I had a personal wake-up call about silence and giving voice several years ago, when I was working with a colleague from South Africa. It was just eighteen months after the elections that brought Nelson Mandela and black South Africans to power. My friend, like many white South Africans, was just then learning the details of apartheid, the system under which he, as a white, had prospered, while millions had suffered so horribly. As more and more atrocities were revealed, his twenty-seven-year-old son confronted him one day: “How could you not have known what was going on? How could you not know?” I was sitting in the serene comfort of a conference room in America when I heard this story. But the question pierced right through me. I knew in that moment that I never wanted to be in the position of my friend, that I never wanted to be confronted by my own children or grandchildren.

Since then, I do not always speak up for all the issues and problems that disturb me. I give voice to some and not for others. I can’t pretend that I make rational choices, where I “choose my battles.” Sometimes I am just too tired to care; sometimes I lack courage; sometimes I notice that others have picked up that cause and I don’t have to. But at least I now notice when I remain silent and am more conscious that silence is a choice I make.
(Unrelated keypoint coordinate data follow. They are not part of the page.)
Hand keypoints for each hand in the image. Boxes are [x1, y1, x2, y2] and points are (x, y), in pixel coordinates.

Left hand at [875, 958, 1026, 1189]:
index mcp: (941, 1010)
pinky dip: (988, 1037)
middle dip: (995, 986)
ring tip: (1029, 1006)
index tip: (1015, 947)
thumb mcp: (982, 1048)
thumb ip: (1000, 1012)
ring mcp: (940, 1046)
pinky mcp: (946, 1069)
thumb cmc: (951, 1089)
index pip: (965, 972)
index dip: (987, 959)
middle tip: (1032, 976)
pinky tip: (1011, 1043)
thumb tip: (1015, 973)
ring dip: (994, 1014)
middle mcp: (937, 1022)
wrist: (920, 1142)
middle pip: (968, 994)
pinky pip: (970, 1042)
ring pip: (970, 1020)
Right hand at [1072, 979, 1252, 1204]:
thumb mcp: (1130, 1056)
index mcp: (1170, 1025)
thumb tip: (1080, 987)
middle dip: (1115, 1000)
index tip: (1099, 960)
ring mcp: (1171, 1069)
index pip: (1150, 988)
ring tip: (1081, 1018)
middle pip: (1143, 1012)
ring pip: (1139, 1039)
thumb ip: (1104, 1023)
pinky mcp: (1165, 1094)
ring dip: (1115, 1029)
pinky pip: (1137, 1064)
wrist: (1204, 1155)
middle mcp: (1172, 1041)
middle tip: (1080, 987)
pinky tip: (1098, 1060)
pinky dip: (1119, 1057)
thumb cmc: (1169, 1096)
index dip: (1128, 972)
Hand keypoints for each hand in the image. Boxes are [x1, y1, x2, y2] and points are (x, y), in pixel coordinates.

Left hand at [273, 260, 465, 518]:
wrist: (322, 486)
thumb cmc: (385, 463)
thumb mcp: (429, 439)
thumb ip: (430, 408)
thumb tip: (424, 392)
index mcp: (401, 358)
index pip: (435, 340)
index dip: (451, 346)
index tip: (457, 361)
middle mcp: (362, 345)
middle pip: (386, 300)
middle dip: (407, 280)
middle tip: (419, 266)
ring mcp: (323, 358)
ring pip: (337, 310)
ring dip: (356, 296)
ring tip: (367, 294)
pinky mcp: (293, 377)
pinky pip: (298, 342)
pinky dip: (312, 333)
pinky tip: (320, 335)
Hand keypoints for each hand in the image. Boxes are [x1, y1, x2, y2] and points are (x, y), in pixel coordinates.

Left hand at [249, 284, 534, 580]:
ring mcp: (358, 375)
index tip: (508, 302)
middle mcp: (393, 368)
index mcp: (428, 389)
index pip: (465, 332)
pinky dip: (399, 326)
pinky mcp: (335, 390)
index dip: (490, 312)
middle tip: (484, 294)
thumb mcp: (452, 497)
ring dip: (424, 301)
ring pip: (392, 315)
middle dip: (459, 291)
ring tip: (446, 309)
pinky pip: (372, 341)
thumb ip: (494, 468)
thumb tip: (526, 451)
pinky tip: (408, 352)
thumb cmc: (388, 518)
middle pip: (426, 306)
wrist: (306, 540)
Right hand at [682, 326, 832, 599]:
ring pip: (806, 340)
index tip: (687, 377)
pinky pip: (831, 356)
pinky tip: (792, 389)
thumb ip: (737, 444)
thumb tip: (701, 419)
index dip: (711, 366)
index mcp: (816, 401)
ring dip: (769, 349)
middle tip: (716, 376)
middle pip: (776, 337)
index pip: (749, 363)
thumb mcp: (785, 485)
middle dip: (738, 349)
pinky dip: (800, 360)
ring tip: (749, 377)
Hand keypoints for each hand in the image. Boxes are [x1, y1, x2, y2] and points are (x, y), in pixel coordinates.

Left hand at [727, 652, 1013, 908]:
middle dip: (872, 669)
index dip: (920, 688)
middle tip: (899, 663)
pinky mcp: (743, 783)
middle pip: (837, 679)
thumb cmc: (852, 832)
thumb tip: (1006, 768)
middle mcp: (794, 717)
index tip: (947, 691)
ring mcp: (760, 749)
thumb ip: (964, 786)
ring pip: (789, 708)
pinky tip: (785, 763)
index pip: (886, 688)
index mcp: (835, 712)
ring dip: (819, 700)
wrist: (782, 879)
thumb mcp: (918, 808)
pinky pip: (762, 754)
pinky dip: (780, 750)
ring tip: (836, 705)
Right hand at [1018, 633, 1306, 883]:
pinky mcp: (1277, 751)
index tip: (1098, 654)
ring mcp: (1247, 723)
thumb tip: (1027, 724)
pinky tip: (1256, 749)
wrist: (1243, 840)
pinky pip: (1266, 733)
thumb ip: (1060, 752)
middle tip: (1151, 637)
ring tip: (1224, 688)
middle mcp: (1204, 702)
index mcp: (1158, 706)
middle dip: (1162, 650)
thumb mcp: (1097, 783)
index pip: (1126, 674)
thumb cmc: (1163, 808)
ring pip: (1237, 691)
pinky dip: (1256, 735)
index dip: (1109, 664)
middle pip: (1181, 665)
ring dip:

I’m learning that silence is not the absence of action, but another form of action. And I hold myself accountable for that.

The eighteenth-century historian Edmund Burke said it clearly: “The only thing necessary for the triumph of evil is for good men to do nothing.” I hope that I am doing what I can, although it may not be enough. And if my grandchildren one day come to me and ask, “Why didn’t you do something?” at least I will be able to tell them what I did.